What to do ▸
1 – According to the Pink Apple article, in which cinema was the festival first held in 1998?
2 – Copy the part of the Pink Apple article between "LGBTQ film festival" and "Luna in Frauenfeld.", inclusive.
3 – Write a continuation of the Pink Apple article that picks up after its last sentence.

Passage ▸
=== Begin Enclosure ===
= Pink Apple =

LGBTQ film festival in Switzerland

Pink Apple is the biggest gay & lesbian film festival in Switzerland and takes place every springtime in Zürich and Frauenfeld.

== History ==
In 1997 the Gay and Lesbian Film Festival Pink Apple was founded by a handful of film enthusiasts in Frauenfeld, a small city in the Canton of Thurgau in Eastern Switzerland. The Swiss ”Apple Canton“, also nicknamed ”Cider India“ because of its many apple trees, was the reason for its naming. Initially its aim was to promote the emancipation and acceptance of homosexuality in the provinces on the basis of a cultural activity. The festival was first held in 1998, showing ten films to a large crowd in the tiny Cinema Luna in Frauenfeld.

Pink Apple landed in Zurich in the wake of the lesbian and gay EuroGames held there in the year 2000. A programme with seven performances of seven films was very successful right from the start. Since then the festival has been growing continuously and the main focus is now in the "little big city" of Zurich thanks to the great public encouragement and rising demand for an annual gay and lesbian film programme. The opening of Pink Apple took place in Zurich for the first time in 2003.
=== End Enclosure ===
[Saved entries]
=== Begin Enclosure ===
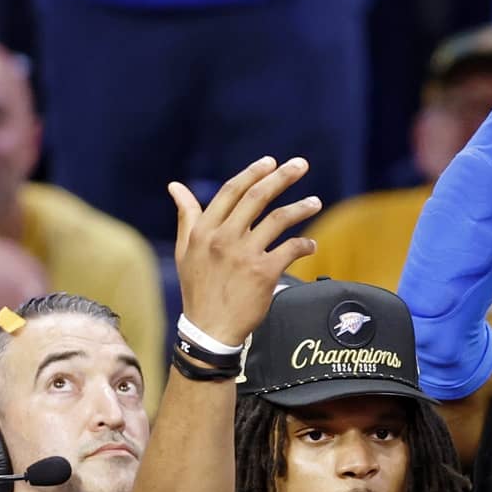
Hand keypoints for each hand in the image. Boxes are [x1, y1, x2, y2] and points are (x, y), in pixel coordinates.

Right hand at [167, 158, 322, 345]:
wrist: (209, 328)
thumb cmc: (198, 288)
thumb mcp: (185, 250)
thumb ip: (187, 216)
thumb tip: (175, 187)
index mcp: (204, 229)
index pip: (231, 191)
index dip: (252, 173)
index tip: (270, 162)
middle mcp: (223, 237)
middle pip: (257, 197)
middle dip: (281, 177)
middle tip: (301, 165)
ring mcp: (244, 254)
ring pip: (278, 220)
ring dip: (300, 208)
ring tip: (315, 202)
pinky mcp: (264, 273)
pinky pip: (290, 249)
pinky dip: (304, 245)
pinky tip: (311, 245)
=== End Enclosure ===
Replies ▸
1 – It was first held in the tiny Cinema Luna in Frauenfeld.

2 –
LGBTQ film festival in Switzerland

Pink Apple is the biggest gay & lesbian film festival in Switzerland and takes place every springtime in Zürich and Frauenfeld.

== History ==
In 1997 the Gay and Lesbian Film Festival Pink Apple was founded by a handful of film enthusiasts in Frauenfeld, a small city in the Canton of Thurgau in Eastern Switzerland. The Swiss ”Apple Canton“, also nicknamed ”Cider India“ because of its many apple trees, was the reason for its naming. Initially its aim was to promote the emancipation and acceptance of homosexuality in the provinces on the basis of a cultural activity. The festival was first held in 1998, showing ten films to a large crowd in the tiny Cinema Luna in Frauenfeld.

3 –
In the meantime Pink Apple has become the largest lesbian and gay film festival in Switzerland. This year about 80 films are to be shown in 80 performances. The initial audience of 500 has increased more than tenfold to approximately 7,000 people in 2008. Nevertheless, the festival still takes place in its birthplace Frauenfeld as well, where a reduced programme is shown.

Pink Apple is based on a society and is an independent project. The members of the organizing committee (at present around twenty people) work on a voluntary basis.

== Awards ==
In order to encourage film making with lesbian and gay topics, a short film competition was established in 2001. Ever since, the Pink Apple Award worth 2000 Swiss Francs has been presented every year by a jury consisting of film experts. Also since 2001, the audience itself determines the most popular feature or documentary film by vote, granting it the Pink Apple Audience Award. Since 2008 a separate prize each is given to the most popular feature and to the most popular documentary film.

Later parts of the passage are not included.